Input:
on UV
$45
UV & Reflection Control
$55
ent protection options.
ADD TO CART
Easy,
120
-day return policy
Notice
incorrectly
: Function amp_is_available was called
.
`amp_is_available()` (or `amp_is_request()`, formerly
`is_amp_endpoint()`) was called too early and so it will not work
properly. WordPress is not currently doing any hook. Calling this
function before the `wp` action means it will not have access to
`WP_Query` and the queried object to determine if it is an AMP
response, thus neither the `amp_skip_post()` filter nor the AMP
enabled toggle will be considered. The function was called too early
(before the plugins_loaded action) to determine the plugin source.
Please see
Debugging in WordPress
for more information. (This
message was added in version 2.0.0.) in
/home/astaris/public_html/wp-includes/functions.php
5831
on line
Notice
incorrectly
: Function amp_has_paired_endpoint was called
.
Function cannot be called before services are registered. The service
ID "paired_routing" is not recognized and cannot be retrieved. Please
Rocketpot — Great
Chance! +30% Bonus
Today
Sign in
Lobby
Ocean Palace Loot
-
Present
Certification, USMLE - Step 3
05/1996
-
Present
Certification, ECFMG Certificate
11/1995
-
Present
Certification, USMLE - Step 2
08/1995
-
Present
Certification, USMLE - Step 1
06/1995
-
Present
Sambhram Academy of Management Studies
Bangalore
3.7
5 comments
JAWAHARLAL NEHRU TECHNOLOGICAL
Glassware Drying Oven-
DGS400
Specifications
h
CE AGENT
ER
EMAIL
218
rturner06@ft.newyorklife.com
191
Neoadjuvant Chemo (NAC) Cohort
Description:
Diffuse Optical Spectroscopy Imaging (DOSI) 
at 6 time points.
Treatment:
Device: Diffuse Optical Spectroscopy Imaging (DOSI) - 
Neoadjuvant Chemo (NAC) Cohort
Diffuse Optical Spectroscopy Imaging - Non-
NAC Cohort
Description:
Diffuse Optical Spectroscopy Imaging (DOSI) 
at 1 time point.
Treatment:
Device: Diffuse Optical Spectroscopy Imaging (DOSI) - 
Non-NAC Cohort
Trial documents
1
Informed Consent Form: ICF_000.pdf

To do: Take each line of the material above that holds the string "Cohort" and copy it.

Finished task:
Neoadjuvant Chemo (NAC) Cohort
Neoadjuvant Chemo (NAC) Cohort
NAC Cohort
Non-NAC Cohort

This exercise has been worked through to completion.